I was born at Naissus, son of Constantius and Helena. In youth I learned the temper of emperors at Diocletian’s court in Nicomedia, where vigilance and suspicion were daily fare. When my father summoned me west, I rejoined him in Britannia; after his death at Eboracum in 306, the legions raised me as Augustus. From that moment I stood amid the tangled ambitions of the Tetrarchy, obliged to fight not only barbarians but rival emperors who called themselves lawful.

Against Maxentius I advanced toward Rome. Before the Milvian Bridge I was warned in a dream to mark the shields with a sign; under that standard, we broke his line and entered the city. Later I overcame Licinius and made the empire one. With him at Milan I ordered confiscated Christian property restored and worship made lawful. I honored the Church with favor and sought concordia, even as I legislated within Roman forms—limiting certain brutal penalties and setting the first day of the week aside for rest.

I summoned bishops to Nicaea in 325 and pressed them to speak with one voice. They declared the Son consubstantial with the Father; the quarrel did not end, nor did my entanglement with it. I put my trust in baptism only at the last, at the hands of Eusebius of Nicomedia. I also condemned my son Crispus and later his stepmother Fausta—deeds that show an emperor’s justice is never untouched by the sorrows of his own house.

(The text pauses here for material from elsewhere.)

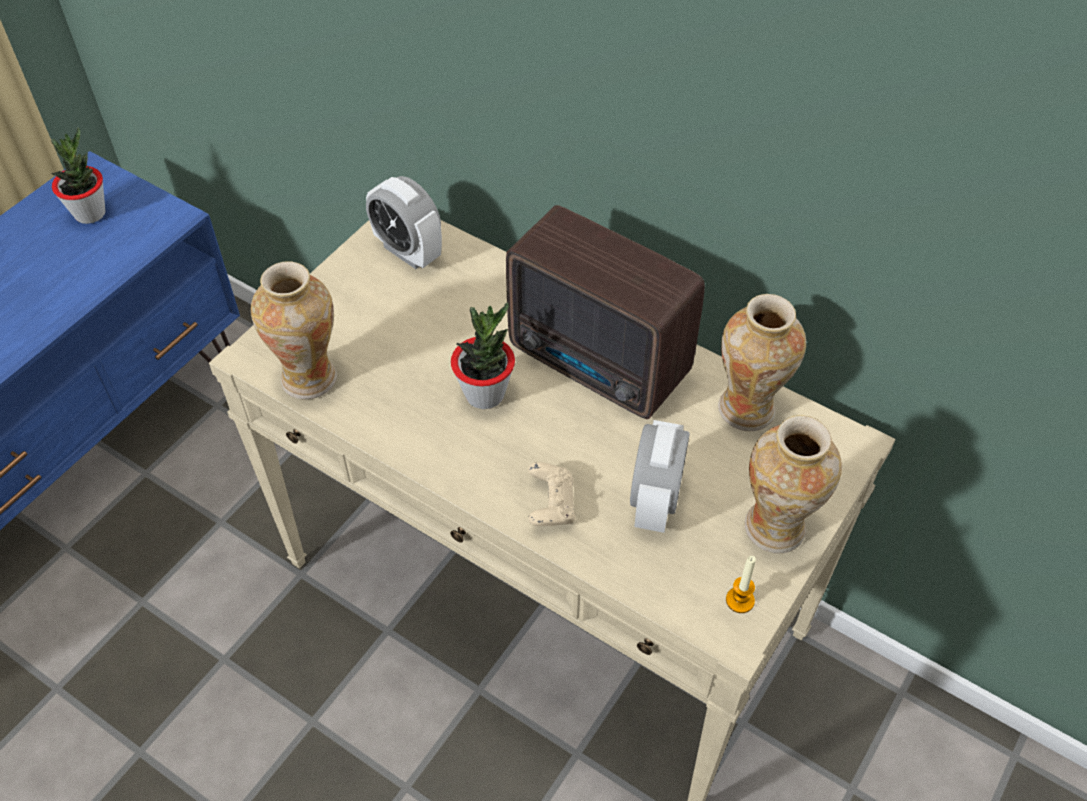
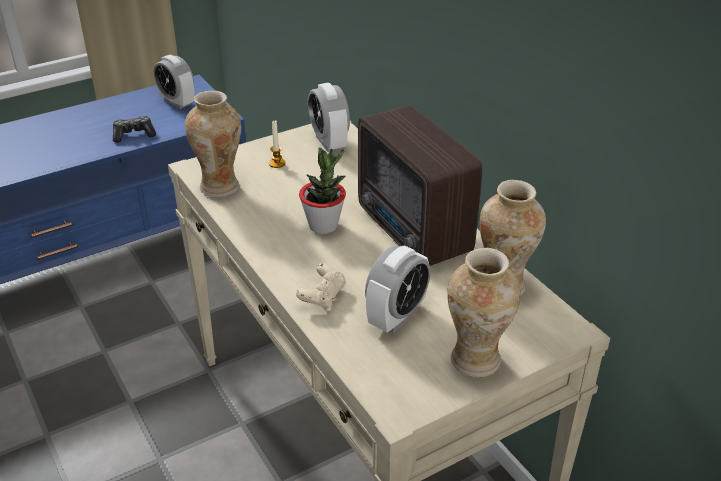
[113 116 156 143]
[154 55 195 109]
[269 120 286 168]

I kept the army mobile and the provinces orderly, dividing civil from military command and drawing strength into field forces. I steadied the coinage with the solidus, a piece of gold that outlived me by centuries. To guard the straits and the grain routes, I dedicated Constantinople on the Bosporus, a Roman city facing two continents. I died near Nicomedia in 337 and was laid to rest in the Church of the Holy Apostles.